First, what is the goal of a particular theatre company? Is part of the goal to assault the audience? Sometimes it is. Sometimes a company wants to give an audience a pretty hard shake. That’s legitimate in its own way. The challenge is to know how sensitive a given audience is to shaking. Some people get shaken up at the merest hint of a finger to the shoulder. Other people need to be thrown in a metaphorical Tilt-A-Whirl and tossed around like they’re in a giant blender. Either way, the history of theatre has shown that shaking up an audience can be a good thing. For example, think of the benefits of French audiences in the 18th century being shaken by the comedy of a servant hoodwinking a master in the Figaro plays. World upside-down.
The obverse of the coin is this – is the goal to harm people? I don’t have seizures. But that doesn’t mean I shouldn’t be cognizant that strobes can lead folks to some real problems. Better to let people know up-front than have someone fall out during a show.
That much probably seems obvious to most. What is less obvious is to what extent these other elements can actively lead to real harm in our audiences. If we haven’t experienced trauma, or if we’ve found ways to get through our trauma, that needn’t imply that everyone else in the world is just like us.

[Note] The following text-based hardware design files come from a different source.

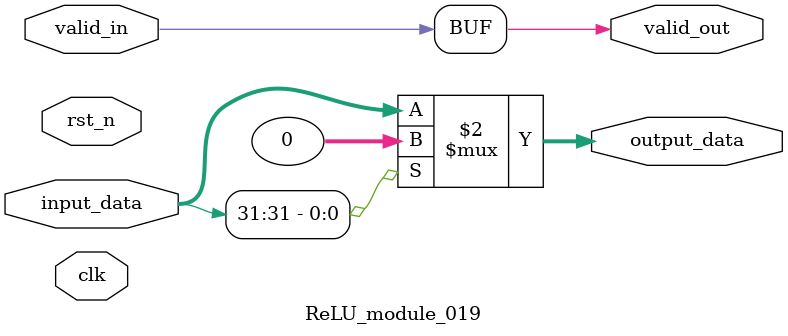
<source format=v>

module ReLU_module_019 (
    input clk,
    input rst_n,
    input valid_in,
    output valid_out,
    // Add specific ports based on operator type
    input [31:0] input_data,
    output [31:0] output_data
);

    // Module implementation would go here
    // This is a template - actual implementation depends on the operator
    
        // ReLU implementation
    assign output_data = (input_data[31] == 1'b1) ? 32'b0 : input_data;
    assign valid_out = valid_in;

endmodule

</source>
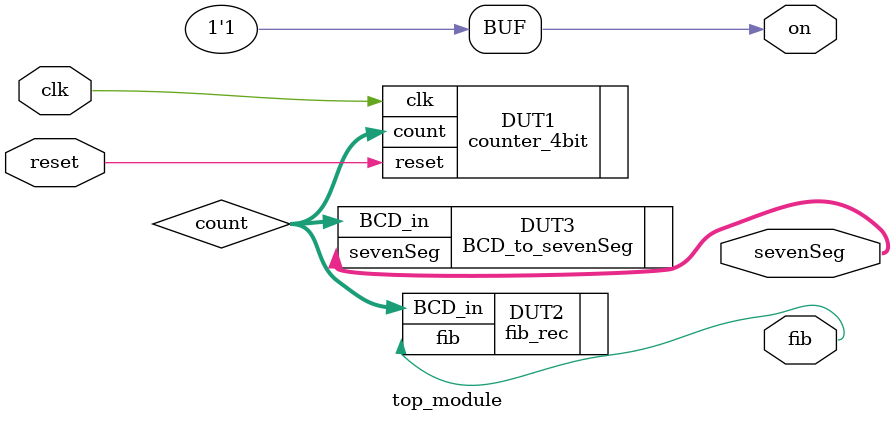
<source format=sv>
`timescale 1ns / 1ps


module top_module(
    input logic clk, reset,
    output logic fib,on,
    output logic [6:0] sevenSeg 
    );
    
    logic [3:0] count;
    
    assign on = 1;
    
    counter_4bit DUT1(
        .clk(clk),
        .reset(reset),
        .count(count)
    );
    
    fib_rec DUT2(
        .BCD_in(count),
        .fib(fib)
    );
   
    BCD_to_sevenSeg DUT3(
        .BCD_in(count),
        .sevenSeg(sevenSeg)
    );
endmodule
</source>
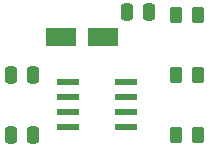
<source format=gbr>
%TF.GenerationSoftware,KiCad,Pcbnew,(6.0.5)*%
%TF.CreationDate,2022-06-14T11:23:11-03:00*%
%TF.ProjectId,Retro Video Amp,52657472-6f20-4566-9964-656f20416d70,rev?*%
%TF.SameCoordinates,Original*%
%TF.FileFunction,Paste,Top*%
%TF.FilePolarity,Positive*%
%FSLAX46Y46*%
G04 Gerber Fmt 4.6, Leading zero omitted, Abs format (unit mm)*
G04 Created by KiCad (PCBNEW (6.0.5)) date 2022-06-14 11:23:11*
%MOMM*%
%LPD*%
G01*
G04 APERTURE LIST*
G04 Aperture macros list*
%AMRoundRect*
0 Rectangle with rounded corners*
0 $1 Rounding radius*
0 $2 $3 $4 $5 $6 $7 $8 $9 X,Y pos of 4 corners*
0 Add a 4 corners polygon primitive as box body*
4,1,4,$2,$3,$4,$5,$6,$7,$8,$9,$2,$3,0*
0 Add four circle primitives for the rounded corners*
1,1,$1+$1,$2,$3*
1,1,$1+$1,$4,$5*
1,1,$1+$1,$6,$7*
1,1,$1+$1,$8,$9*
0 Add four rect primitives between the rounded corners*
20,1,$1+$1,$2,$3,$4,$5,0*
20,1,$1+$1,$4,$5,$6,$7,0*
20,1,$1+$1,$6,$7,$8,$9,0*
20,1,$1+$1,$8,$9,$2,$3,0*%
G04 Aperture macros list end*
%ADD10RoundRect,0.250000X-0.250000X-0.475000X0.250000X-0.475000X0.250000X0.475000X-0.250000X0.475000X0*%
%ADD11RoundRect,0.250000X0.262500X0.450000X-0.262500X0.450000X-0.262500X-0.450000X0.262500X-0.450000X0*%
%ADD12RoundRect,0.250000X-1.050000X-0.550000X1.050000X-0.550000X1.050000X0.550000X-1.050000X0.550000X0*%
%ADD13R,1.981200X0.508000*%
%ADD14RoundRect,0.250000X-0.262500X-0.450000X0.262500X-0.450000X0.262500X0.450000X-0.262500X0.450000X0*%
G04 APERTURE END LIST*
D10*
%TO.C,C2*%
X35060000Y-16920000D03*
X36960000Y-16920000D03*
%TD*%
D11*
%TO.C,R3*%
X41095300Y-27305000D03*
X39270300Y-27305000D03*
%TD*%
D10*
%TO.C,C4*%
X25262800Y-27305000D03*
X27162800Y-27305000D03*
%TD*%
D12*
%TO.C,C1*%
X29492800Y-19050000D03*
X33092800Y-19050000D03*
%TD*%
D13*
%TO.C,U1*%
X30099000Y-22860000D03*
X30099000Y-24130000D03*
X30099000Y-25400000D03*
X30099000Y-26670000D03*
X35026600Y-26670000D03*
X35026600Y-25400000D03*
X35026600Y-24130000D03*
X35026600Y-22860000D03*
%TD*%
D14*
%TO.C,R2*%
X39270300Y-22225000D03*
X41095300Y-22225000D03*
%TD*%
%TO.C,R1*%
X39270300Y-17145000D03*
X41095300Y-17145000D03*
%TD*%
D10*
%TO.C,C3*%
X25262800Y-22225000D03*
X27162800Y-22225000D03*
%TD*%
M02*

</source>
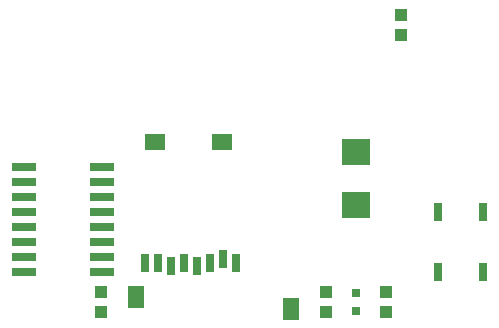
<source format=gbr>
G04 EAGLE Gerber RS-274X export*
G75*
%MOMM*%
%FSLAX34Y34*%
%LPD*%
%INSolderpaste Top*%
%IPPOS*%
%AMOC8*
5,1,8,0,0,1.08239X$1,22.5*%
G01*
%ADD10R,1.800000X1.400000*%
%ADD11R,1.400000X1.900000*%
%ADD12R,0.800000X1.500000*%
%ADD13R,0.762000X1.524000*%
%ADD14R,0.800000X0.800000*%
%ADD15R,1.000000X1.100000*%
%ADD16R,2.032000X0.660400*%
%ADD17R,0.635000X1.270000*%
%ADD18R,2.438400X2.286000*%


D10*
X268000Y173800D03*
X211000Y173800D03*
D11*
X195000Y42300D03*
X326500Y32300D03*
D12*
X279900Y70800D03*
X268900Y74800D03*
X257900Y70800D03*
X246900Y68800D03*
X235900Y70800D03*
X224900Y68800D03*
X213900Y70800D03*
X202900Y70800D03*
D13*
X488950Y114300D03*
X488950Y63500D03*
X450850Y114300D03*
X450850Y63500D03*
D14*
X381000Y30600D03*
X381000Y45600D03*
D15*
X406400Y46600D03*
X406400Y29600D03*
D16*
X166497Y63500D03*
X166497Y76200D03*
X166497Y88900D03*
X166497Y101600D03*
X166497Y114300D03*
X166497Y127000D03*
X166497Y139700D03*
X166497Y152400D03*
X100203Y152400D03*
X100203Y139700D03*
X100203Y127000D03*
X100203Y114300D03*
X100203Y101600D03*
X100203Y88900D03*
X100203Y76200D03*
X100203Y63500D03*
D17*
X376881Y120650D03*
X385119Y120650D03*
D18*
X381000Y120650D03*
D17*
X376881Y165100D03*
X385119Y165100D03*
D18*
X381000Y165100D03*
D15*
X165100Y46600D03*
X165100Y29600D03*
X355600Y46600D03*
X355600Y29600D03*
X419100Y264550D03*
X419100Y281550D03*
M02*

</source>
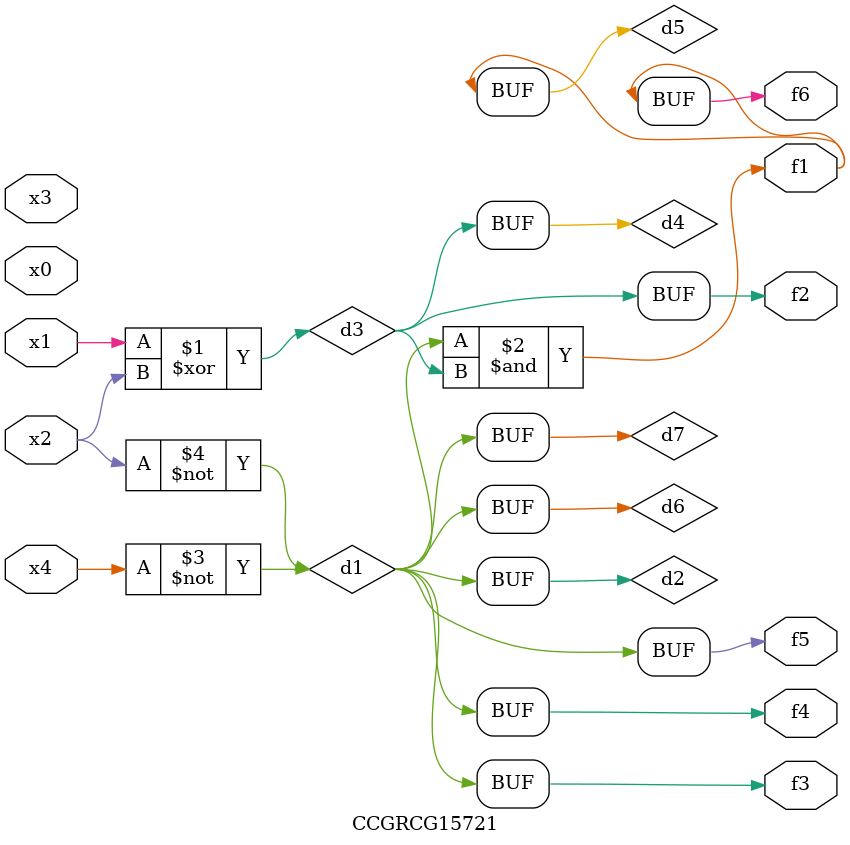
<source format=v>
module CCGRCG15721(
	input x0, x1, x2, x3, x4,
	output f1, f2, f3, f4, f5, f6
);

	wire d1, d2, d3, d4, d5, d6, d7;

	not (d1, x4);
	not (d2, x2);
	xor (d3, x1, x2);
	buf (d4, d3);
	and (d5, d1, d3);
	buf (d6, d1, d2);
	buf (d7, d2);
	assign f1 = d5;
	assign f2 = d4;
	assign f3 = d7;
	assign f4 = d7;
	assign f5 = d7;
	assign f6 = d5;
endmodule

</source>
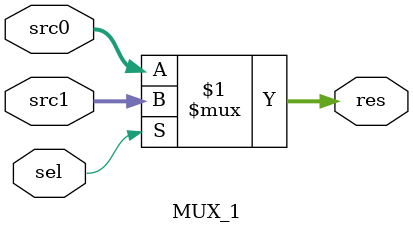
<source format=v>
module MUX_1
(
    input sel,
    input [31:0] src0,
    input [31:0] src1,
    output [31:0] res
);
assign res = sel ? src1 : src0;

endmodule
</source>
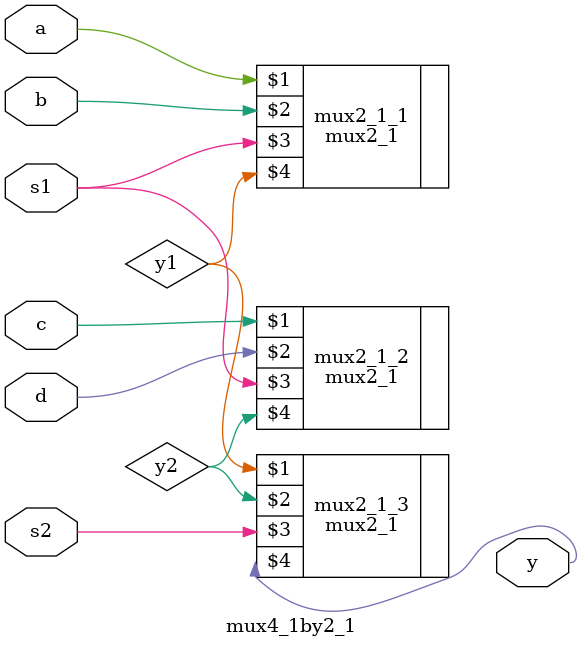
<source format=v>
`timescale 1ns / 1ps


module mux4_1by2_1(
    input a,b,c,d,s1,s2,
    output y
    );
    
    wire y1 , y2;
    
    mux2_1 mux2_1_1(a,b,s1,y1);
    mux2_1 mux2_1_2(c,d,s1,y2);
    mux2_1 mux2_1_3(y1,y2,s2,y);
    
endmodule

</source>
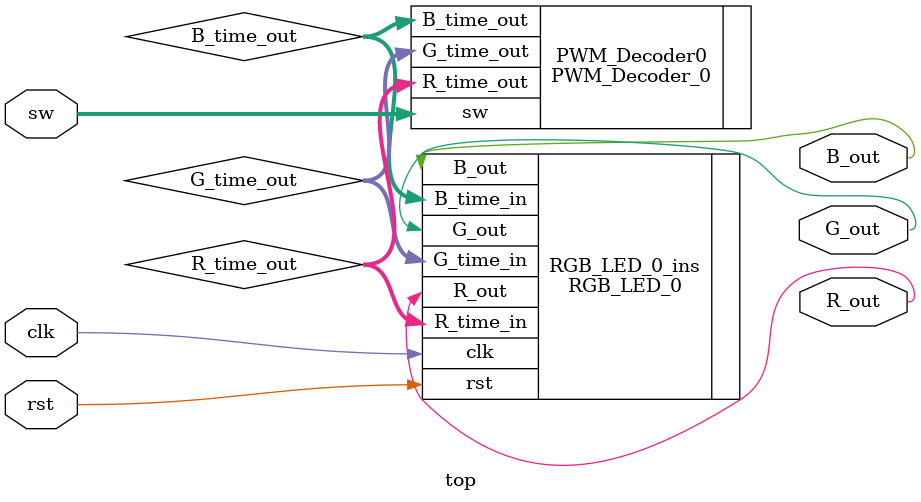
<source format=v>
module top(output R_out,
           output G_out,
           output B_out,
           input [1:0] sw,
           input rst,
           input clk);

//----------Variables----------//
wire [7:0] R_time_out;
wire [7:0] G_time_out;
wire [7:0] B_time_out;

//----------Module instances----------//
PWM_Decoder_0 PWM_Decoder0(.sw(sw), .R_time_out(R_time_out), .G_time_out(G_time_out), .B_time_out(B_time_out));
RGB_LED_0 RGB_LED_0_ins(.clk(clk), .rst(rst), .R_time_in(R_time_out), .G_time_in(G_time_out), .B_time_in(B_time_out),
              .R_out(R_out), .G_out(G_out), .B_out(B_out));
 endmodule
</source>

My educated guess is that we do not want to harm our audiences. The trick is knowing what to do and how to communicate that so that we can insure the audience’s safety in the same way we use safety cables when we put lighting instruments over the audience’s heads.
It’s this second part that provides wider room for different kinds of experimentation and response. Some will go too far. Some, not far enough. And, like most things, we’ll worry through.
There’s one trigger warning I wish I’d see more often in this New Year, and have the promise kept.
“We’ll grab you by the feels, and we won’t let go.”